Stopping treatment “might arrest the destructive process,” but there are “inadequate data to inform whether that assumption is true,” FDA staff wrote.

The companies plan to market the drug with a risk evaluation and mitigation strategy (REMS) to address these concerns. The plan includes counseling patients on the risk of joint destruction and avoiding the use of NSAIDs, monitoring the patient for pain from so-called rapidly progressive osteoarthritis and taking X-rays of the patients’ knees and hips within two months of the first dose and then annually after that.

FDA staff were skeptical this plan would work, writing in the briefing documents that it is “likely unfeasible,” and that no data exist to support the plan’s effectiveness.

The panel largely agreed, noting that the plan would involve screening for arthropathy, or joint disease, but would not actually mitigate risk because it would be too late to ward off such damage once it had been detected. Some panelists said educating patients about the risks of taking NSAIDs alongside tanezumab might be the most useful part of the strategy but were not confident it would be effective.

Patients can get NSAIDs over the counter and may not be clear on the difference between this class of drugs versus other analgesics, such as acetaminophen, said Maria Suarez-Almazor, M.D., Ph.D., chief of rheumatology at University of Texas M.D. Anderson Cancer Center and acting chairperson of the Arthritis Advisory Committee.

All but one of the panelists voted that the risk mitigation plan would not ensure the benefits of tanezumab outweigh its risks. They offered two main reasons: First, the drug simply doesn’t work well enough to warrant those risks, and second, the strategy doesn’t do enough to ward off those potential side effects.
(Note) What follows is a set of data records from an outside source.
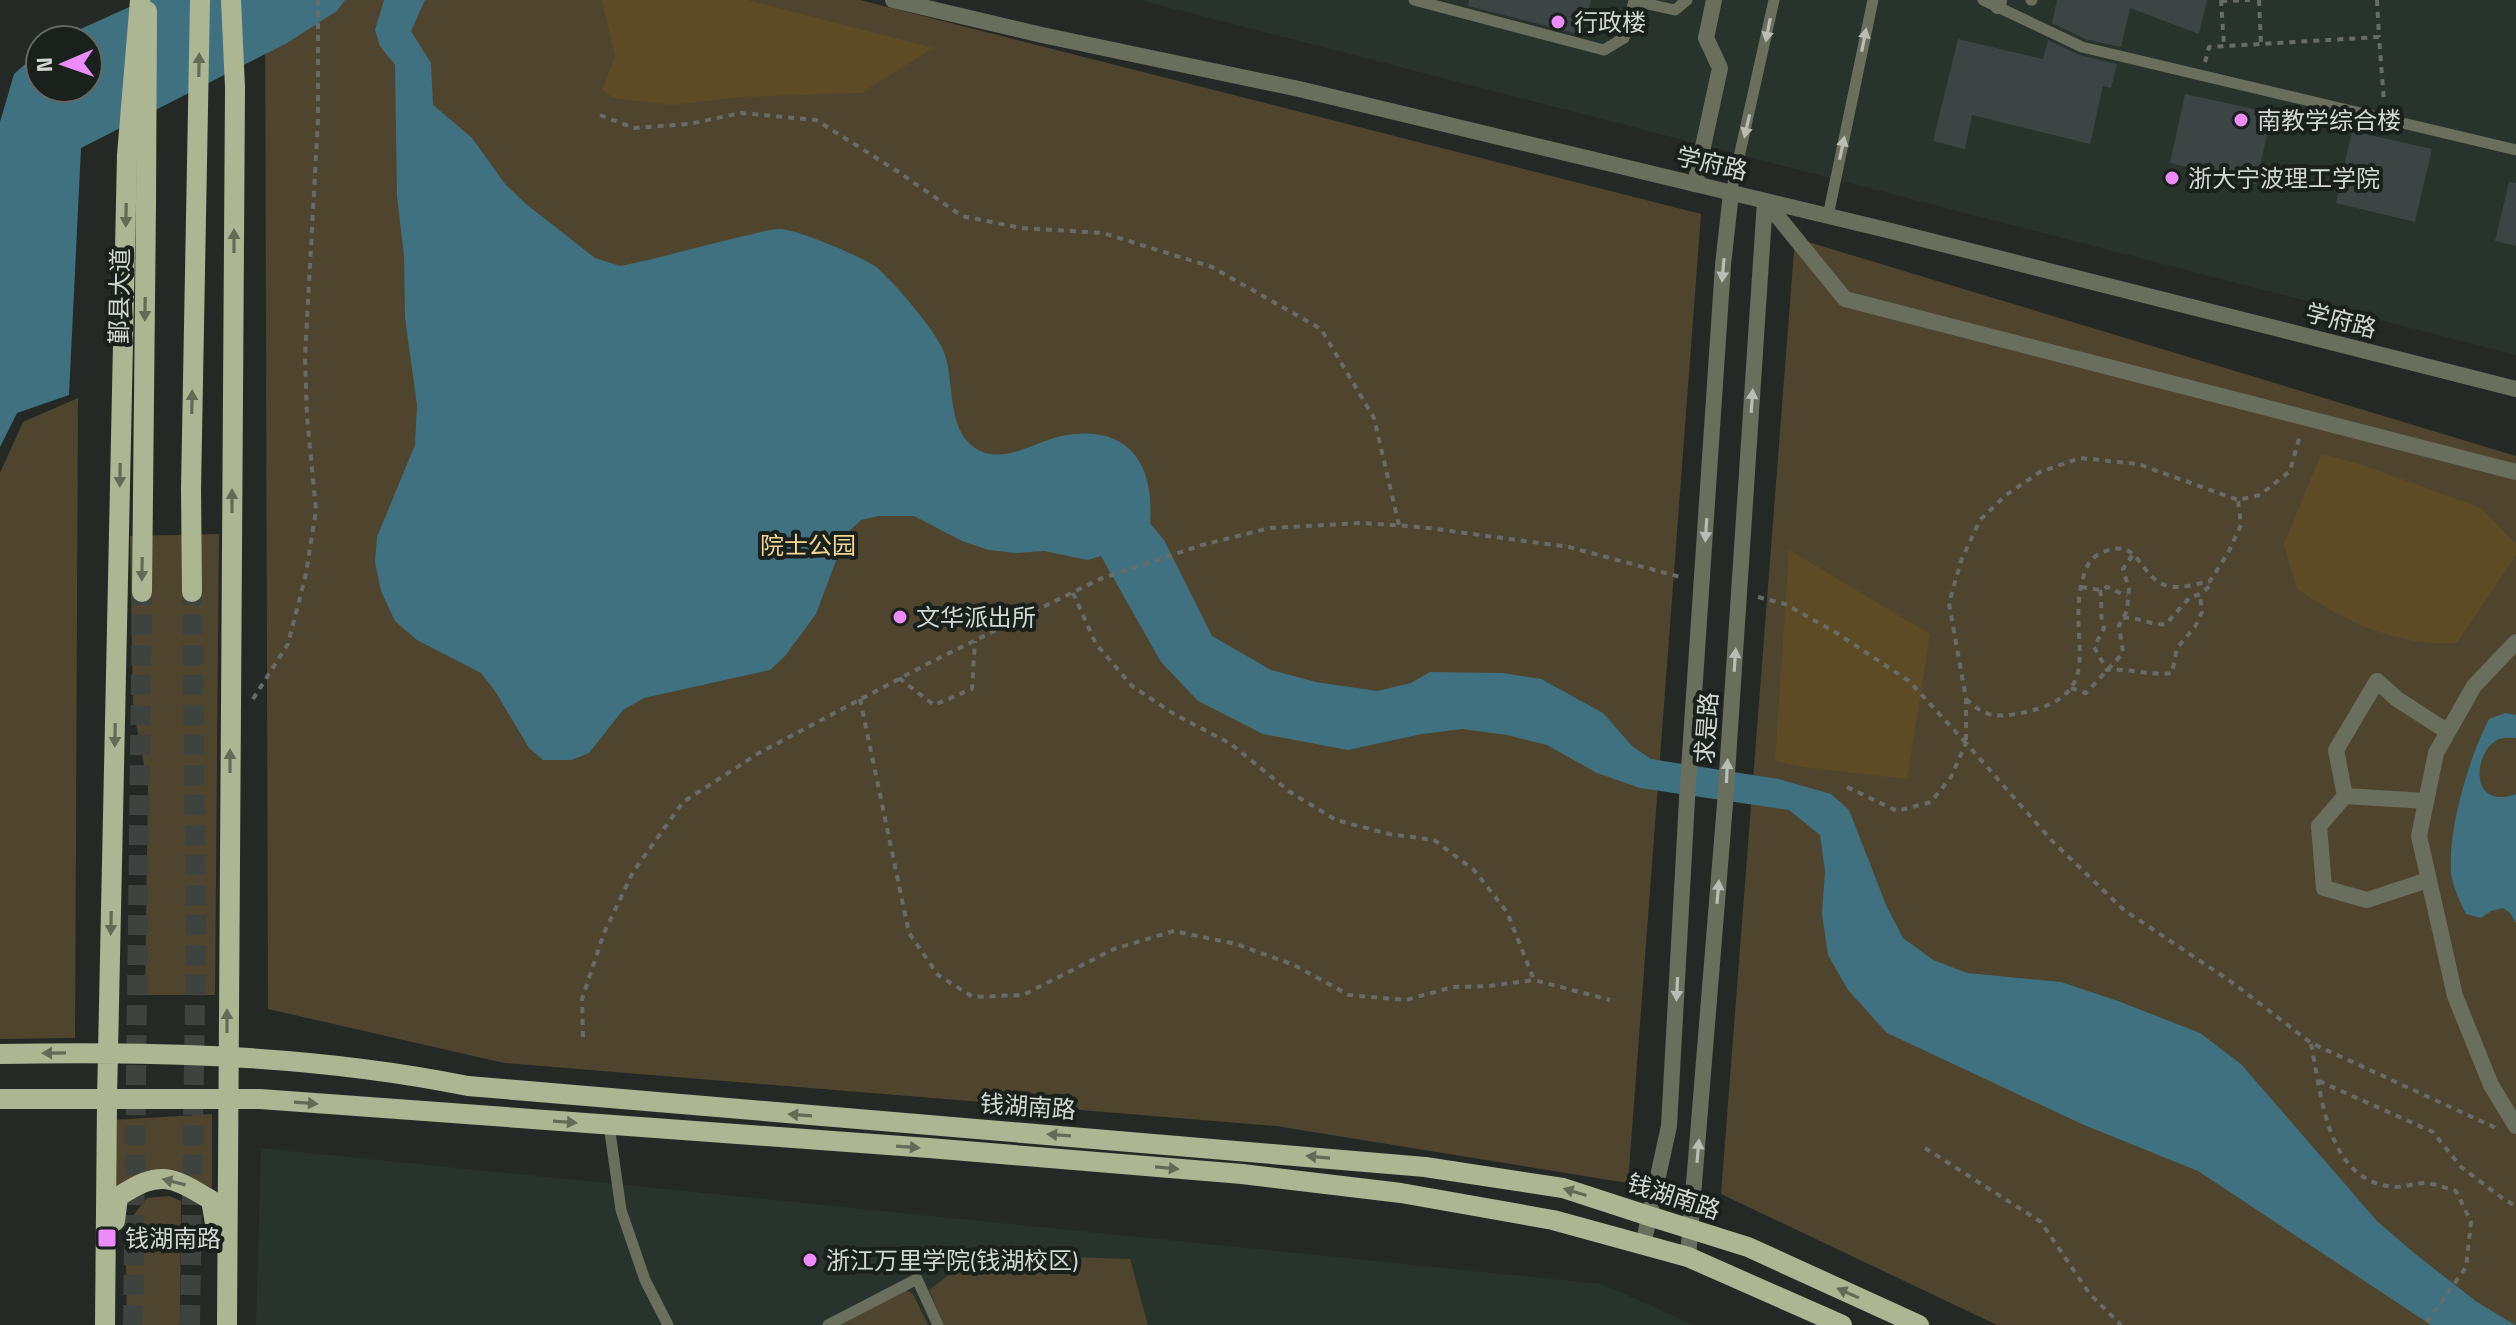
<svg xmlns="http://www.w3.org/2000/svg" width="2516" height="1325" viewBox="0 0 2516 1325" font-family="'Titillium Web','Noto Sans SC',sans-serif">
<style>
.built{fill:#28332b}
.green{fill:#4f452f}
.forest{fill:#5c4b25}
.water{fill:#3f7181}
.building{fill:#3c4544}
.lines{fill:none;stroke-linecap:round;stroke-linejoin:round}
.primary-tunnel{stroke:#3e433f;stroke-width:20;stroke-dasharray:20 10;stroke-linecap:butt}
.path{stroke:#676c68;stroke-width:4;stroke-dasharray:6 6;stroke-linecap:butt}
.service{stroke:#6a6f5d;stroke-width:11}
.pedestrian{stroke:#6a6f5d;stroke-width:16}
.minor{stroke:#6a6f5d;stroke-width:16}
.tertiary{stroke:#6a6f5d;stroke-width:16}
.primary{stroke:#acb692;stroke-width:20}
.primary-bridge{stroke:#acb692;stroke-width:20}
.oneway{fill:#b9bdb6}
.oneway2{fill:#636b57}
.poi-dot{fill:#ec8cfa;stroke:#1a201c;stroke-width:3}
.labels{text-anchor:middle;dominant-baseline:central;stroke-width:8;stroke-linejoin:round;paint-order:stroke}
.poi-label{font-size:24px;fill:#d3d7d4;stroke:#1a201c;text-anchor:start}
.street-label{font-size:24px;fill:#d3d7d4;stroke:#1a201c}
.park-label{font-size:24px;fill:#f3d694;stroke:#1a201c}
</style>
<rect width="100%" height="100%" fill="#242925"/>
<path class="built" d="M1140 0H2516V355Z
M261 1148 1602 1284 1694 1325H256Z"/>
<path class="green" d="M265 0H860L1701 214 1628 1183 1276 1126 504 1063 268 1009Z
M1795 238 2516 456V1325H1997L1721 1194Z
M78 398 75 1038 0 1039V473L23 422Z
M219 534 215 995H145L148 786 133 708 130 536Z
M212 1114V1188C192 1178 167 1163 144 1172 134 1175 125 1184 116 1190L113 1120Z
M169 1196 181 1201 180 1325H122L127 1315 125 1226 147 1198Z
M976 1254 1130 1259 1148 1325H944L929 1290Z
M906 1290 913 1294 928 1325H837Z"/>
<path class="forest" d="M602 0H748L933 48 861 93 740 97 673 105 613 98 602 90 615 57Z
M2321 454 2360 464 2481 508 2516 544V555L2457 643C2398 647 2344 621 2297 589L2284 544Z
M1789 550 1930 634 1907 779 1803 767 1775 761Z"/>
<path class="water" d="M145 0H345L337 11 287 43 81 148 69 395 17 413 0 447V122L14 74 40 51V88H88V40H56Z
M384 0H425L411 31 431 63 433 105 472 138 505 184 526 204 595 258 620 266C662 258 703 245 744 236 755 234 769 229 780 229 796 229 863 257 876 267 895 283 935 330 944 352 955 381 946 429 975 448 1002 466 1034 442 1061 436 1127 423 1155 462 1150 523L1164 540 1212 636 1271 670 1316 682 1377 691 1411 683 1430 672 1503 673 1541 679 1603 713 1632 746 1651 759 1778 779 1831 794 1849 810 1886 905 1903 938 1933 960 1967 973 2061 982 2118 1001 2200 1033 2241 1064 2377 1221 2414 1253 2477 1302 2515 1325H2431L2198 1171 2084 1125 1887 1033 1848 990 1828 955 1822 914 1825 871 1820 835 1789 810 1640 788 1597 773 1547 745 1507 735 1462 729 1422 734 1348 750 1263 734 1198 701 1161 662 1101 556 1088 560 1044 551 1016 553 989 550 962 541 914 516H878L861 520 846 534 816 614 785 656 770 670 644 698 623 710 589 753 571 760H543L529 748 495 691 481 673 417 640 395 621 381 591 375 562 377 537 415 445 417 405 405 318 404 256 397 196 395 65 380 46 375 30Z
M2505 713 2516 715V738C2510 738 2502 737 2497 740 2473 753 2469 811 2516 794V923L2510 913 2503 908 2491 911 2481 918 2466 914C2460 902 2452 885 2451 872 2448 828 2469 758 2489 719Z"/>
<path class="building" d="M1469 0H1591L1582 35 1468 6Z
M2057 0H2207L2199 34 2130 8 2121 47 2085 39 2052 23Z
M1958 39 2043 59 2048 40 2079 55 2117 64 2111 88 2103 86 2090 144 1972 115 1965 149 1933 141Z
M2185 94 2272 113 2256 184 2170 163Z
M2352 131 2432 149 2415 222 2336 203Z
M2509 182 2516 183V246L2495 241Z"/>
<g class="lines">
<path class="primary-tunnel" d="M133 1325 142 592
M190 1325 196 936 192 592"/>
<path class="path" d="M2221 0 2224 46
M2259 0 2261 44
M2377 0 2379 37
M2221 1 2250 0
M2205 62 2209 47 2379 37 2384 102
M600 115 634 128 689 124 741 113 816 120 897 171 962 216 1021 228 1103 233 1212 267 1321 329 1374 418 1399 525
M2081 587 2100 590 2107 587 2127 596
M2100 590C2103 604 2099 614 2104 628L2094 647 2107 670C2129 668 2150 676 2172 673L2177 648 2195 627 2202 612 2200 594
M1073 593 1096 644 1132 686 1174 714 1231 744 1290 792 1336 820 1389 834 1434 840 1474 870 1507 912 1534 980 1610 1000
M1758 597 1785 604 1835 632 1909 681 1966 743
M2123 618C2138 616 2150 626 2166 624L2189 598 2200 594 2210 586V581
M899 678 934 705 972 689 975 641
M2071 688 2086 693 2123 653 2119 625 2127 611 2129 589 2123 569 2134 553
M253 699 288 644 306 574 316 510 307 417 305 356 318 120V0
M860 699 909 933 938 975 973 997 1023 995 1114 949 1174 931 1236 944 1294 965 1349 995 1406 1000 1453 987 1489 986 1534 980
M1966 699C1985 717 1996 718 2021 713 2112 695 2065 640 2083 578 2086 568 2089 559 2099 554 2141 533 2137 578 2168 586 2181 589 2197 584 2210 581L2228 553 2241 525 2238 500
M1966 740V699L1949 603 1961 561 1980 520 2006 495 2040 472 2080 458 2138 464 2238 500 2260 495 2290 471 2300 435
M1847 787 1897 811 1931 802 1951 777 1966 743 2053 842 2124 910 2233 983 2311 1043 2496 1128
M583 1037 582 999 604 933 633 872 683 802 759 753 929 663 1100 579 1202 545 1270 528 1362 523 1421 527 1569 547 1684 578
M2311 1044C2322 1096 2326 1182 2395 1187 2405 1187 2415 1183 2426 1183 2435 1184 2446 1188 2456 1191L2471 1222 2466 1267 2425 1325
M2319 1081 2433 1132 2461 1167 2505 1200 2516 1206
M1925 1148 2041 1222 2089 1293 2121 1325"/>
<path class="service" d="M1414 0 1604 50 1624 38 1634 1 1675 10 1687 0
M1983 0 2082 47 2516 150
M2031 0H2032
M1731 193 1774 0
M1828 216 1873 0
M609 1125 621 1210 645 1280 668 1325
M828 1325 917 1279 938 1325"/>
<path class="pedestrian" d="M1695 184 1720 68 1706 38 1714 0
M1765 201 1845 299 2516 472
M2516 642 2474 686 2436 753 2419 836 2455 996 2491 1085 2516 1126
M2345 796 2426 801
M2428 880 2367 900 2324 888 2319 826 2345 796 2336 750 2377 681 2397 699 2448 732"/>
<path class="minor" d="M1998 6 1999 0"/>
<path class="tertiary" d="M893 0 1042 35 1299 89 1891 231 2516 389
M1643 1245 1669 1126 1687 799 1723 265 1731 193
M1688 1257 1725 804 1765 201"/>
<path class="primary" d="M142 592 146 203
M192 592 191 489 200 0
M0 1054C156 1051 315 1055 468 1086L1425 1167 1563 1188 1649 1216 1748 1247 1919 1325
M0 1099H260L929 1148 1242 1174 1401 1193 1553 1220 1688 1257 1842 1325
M115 1221 118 1197C159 1170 170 1175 211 1200L217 1235
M105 1325 107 1099 127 155 140 0
M227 1325 235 87 231 0"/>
<path class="primary-bridge" d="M146 203 147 11"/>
</g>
<defs><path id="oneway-solid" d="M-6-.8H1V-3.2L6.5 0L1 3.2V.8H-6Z" transform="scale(2)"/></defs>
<g class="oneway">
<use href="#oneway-solid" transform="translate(1768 30) rotate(101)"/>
<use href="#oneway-solid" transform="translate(1864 40) rotate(-79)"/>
<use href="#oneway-solid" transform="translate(1747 126) rotate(103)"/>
<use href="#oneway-solid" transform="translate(1842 148) rotate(-78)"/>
<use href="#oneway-solid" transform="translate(1723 270) rotate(95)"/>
<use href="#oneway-solid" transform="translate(1752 401) rotate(-86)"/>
<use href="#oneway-solid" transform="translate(1706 530) rotate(94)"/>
<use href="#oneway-solid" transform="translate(1735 660) rotate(-86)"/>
<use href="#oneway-solid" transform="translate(1727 771) rotate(-87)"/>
<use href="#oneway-solid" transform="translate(1718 892) rotate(-85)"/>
<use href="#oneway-solid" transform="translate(1677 989) rotate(93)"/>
<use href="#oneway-solid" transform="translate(1698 1151) rotate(-85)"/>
</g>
<g class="oneway2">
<use href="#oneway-solid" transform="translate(199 65) rotate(-89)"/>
<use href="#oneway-solid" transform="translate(126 215) rotate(91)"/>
<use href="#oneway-solid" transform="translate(234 241) rotate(-90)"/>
<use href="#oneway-solid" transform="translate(145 309) rotate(91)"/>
<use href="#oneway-solid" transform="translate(192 402) rotate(-89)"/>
<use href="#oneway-solid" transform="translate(120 475) rotate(91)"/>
<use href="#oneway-solid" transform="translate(232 501) rotate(-90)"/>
<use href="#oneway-solid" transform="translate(142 569) rotate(91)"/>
<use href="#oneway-solid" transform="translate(115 735) rotate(91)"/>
<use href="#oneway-solid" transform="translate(230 761) rotate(-90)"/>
<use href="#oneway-solid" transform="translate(111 923) rotate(91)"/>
<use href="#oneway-solid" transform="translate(227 1021) rotate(-90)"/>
<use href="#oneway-solid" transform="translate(54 1053) rotate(179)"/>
<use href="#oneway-solid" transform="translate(306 1103) rotate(4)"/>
<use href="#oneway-solid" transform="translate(800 1115) rotate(-176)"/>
<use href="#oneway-solid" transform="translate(565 1122) rotate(4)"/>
<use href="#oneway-solid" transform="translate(1059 1135) rotate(-176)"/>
<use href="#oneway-solid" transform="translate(908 1147) rotate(4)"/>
<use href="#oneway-solid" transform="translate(1318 1157) rotate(-175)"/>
<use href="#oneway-solid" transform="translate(1167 1168) rotate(5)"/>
<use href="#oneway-solid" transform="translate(174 1182) rotate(-166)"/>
<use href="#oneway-solid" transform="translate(1575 1192) rotate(-163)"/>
<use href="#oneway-solid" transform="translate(1848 1293) rotate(-156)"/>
</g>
<g class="poi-dot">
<circle cx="1558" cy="22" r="8"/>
<circle cx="2241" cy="120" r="8"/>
<circle cx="2172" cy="178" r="8"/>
<circle cx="900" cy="617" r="8"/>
<rect x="97" y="1228" width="20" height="20" rx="4"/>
<circle cx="810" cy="1260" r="8"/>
</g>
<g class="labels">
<g class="poi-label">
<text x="1574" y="22">行政楼</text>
<text x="2257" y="120">南教学综合楼</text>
<text x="2188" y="178">浙大宁波理工学院</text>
<text x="916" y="617">文华派出所</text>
<text x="125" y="1238">钱湖南路</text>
<text x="826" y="1260">浙江万里学院(钱湖校区)</text>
</g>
<g class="street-label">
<text transform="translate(1712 163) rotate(13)">学府路</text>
<text transform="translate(119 296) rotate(-89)">鄞县大道</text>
<text transform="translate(2341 320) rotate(14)">学府路</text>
<text transform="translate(1706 728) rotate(-86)">求是路</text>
<text transform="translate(1028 1106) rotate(4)">钱湖南路</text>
<text transform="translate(1674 1196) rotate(18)">钱湖南路</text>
</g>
<g class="park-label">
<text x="808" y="545">院士公园</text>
</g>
</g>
<g transform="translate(64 64) rotate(268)"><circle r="38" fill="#1a201c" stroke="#646966" stroke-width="2"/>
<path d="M0-6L14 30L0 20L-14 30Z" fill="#ec8cfa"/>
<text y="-12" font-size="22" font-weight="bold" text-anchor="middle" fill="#d3d7d4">N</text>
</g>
</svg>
“The REMS is too porous,” said Lewis Nelson, a professor at Rutgers New Jersey Medical School who specializes in medical toxicology and emergency medicine.

“I was hoping that we would see a drug that had a greater benefit where the benefit would outweigh the risks. Unfortunately, I don’t think that is the case,” said Edward Cheng, M.D., a professor in the department of orthopedic surgery at the University of Minnesota. “The sponsor is doing as much as they reasonably can, but I don’t think they can modify it to a point that can make it acceptable.”

The REMS is missing two key measures, said Collin Hovinga, a professor of pharmacy at the University of Texas at Austin, and Martin Kuldorff, a biostatistician and professor of medicine at Harvard Medical School and Brigham & Women’s Hospital. There’s no way to catch joint damage early, nor a way to figure out which patients are at risk of developing joint-related side effects, they said.

Other panelists didn’t think changing the risk mitigation plan would be the answer.

“I think the REMS program is not practical; as Dr. Cheng pointed out previously, it’s diagnostic. It won’t be followed very well by patients or providers and the risks of this drug outweigh the relatively modest benefits regardless of REMS… I don’t see any way to modify a REMS to change that balance,” said Steven Meisel, system director of medication safety at M Health Fairview in Minneapolis .

“I do worry that if this is approved, even with REMS, the harm seen in the trials will be magnified in the general population,” added Daniel Horton, assistant professor of pediatrics and epidemiology at Rutgers University.

While we are disappointed in today’s outcome, we continue to believe that the clinical data presented for tanezumab supports its benefit-risk profile,” said Jim Rusnak, chief development officer of internal medicine at Pfizer via email. “The patients whom we aim to help with tanezumab are suffering from significant, debilitating osteoarthritis pain and have exhausted available medical therapies and are hopeful for new, non-opioid treatments. We will continue to work with the FDA to determine next steps.”